Pinarello have huge racing pedigree and even after almost two decades, they are still very prevalent in the pro peloton today, whereas Colnago appear to have taken a hiatus. I don't know if that's temporary. Regardless, this says something for all those who think Colnago is a step up from Pinarello. It appears the tables have turned? Yes the times have changed? The era of Pinarello has returned. They have re-invented themselves and have catapulted to the top of the road bike scene. Pinarello’s Dogma frame and design was so revolutionary that it won the Best Road bike Overall category in the 2010 Editors’ Choice Award from Bicycling Magazine, considered the Oscars of the cycling world.
With the introduction of the KOBH,(KOBH is pronounced "cob", short for cobblestones), Pinarello takes the amazing form of the Dogma Carbon and re-fashions it for the worst of the Spring Classic pavé. So you know that will be my choice.

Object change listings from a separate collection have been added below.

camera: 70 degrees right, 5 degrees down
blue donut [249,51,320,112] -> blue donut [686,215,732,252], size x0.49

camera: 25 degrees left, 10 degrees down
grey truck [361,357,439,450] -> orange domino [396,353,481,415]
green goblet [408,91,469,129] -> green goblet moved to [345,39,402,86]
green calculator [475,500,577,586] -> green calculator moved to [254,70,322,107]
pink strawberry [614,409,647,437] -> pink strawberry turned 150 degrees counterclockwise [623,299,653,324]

The frame was developed from Pinarello's highly successful past. In 2007, the Paris Carbon won. In 2008, the Prince won. In 2009, the Prince again won , and in 2010, the Dogma has won.
With this outstanding record, I would be crazy not to consider another Pinarello for 2011. But I fear Pinarello's price tag. I think it may be out of my range. So lurking in the wings is a Ridley Damocle and Helium which may take 1st place. Stay tuned for that post.
Trying to play catch up after a 15 year absence from the sport of cycling has been overwhelming at times. I find myself bemused, bewildered, even delusional at times. I grasp on to the past, to help guide me. As I journey, I'm witness to a vast evolution which has taken place and now forge ahead and see the future in design and technology of this great sport.
But in retrospect, I find myself achieving the greatest sense of belonging. Belonging to a sport that always been good to me. It feels good reclaiming that sense of belonging.
If there had to be a downside, it would be the daunting task of having to buy everything from clothing and equipment again including a new bike come 2011. That hasn't been easy. The names, the stores and people have changed. Many retired, some passed on. From frame builders, to clothing and component manufacturers, the old guard has been replaced by the new. I'm glad for companies like la bicicletta, racer sportif, and Rapha , as they pay tribute to my heroes of the past, and they certainly have made it easy to recapture that sense of belonging.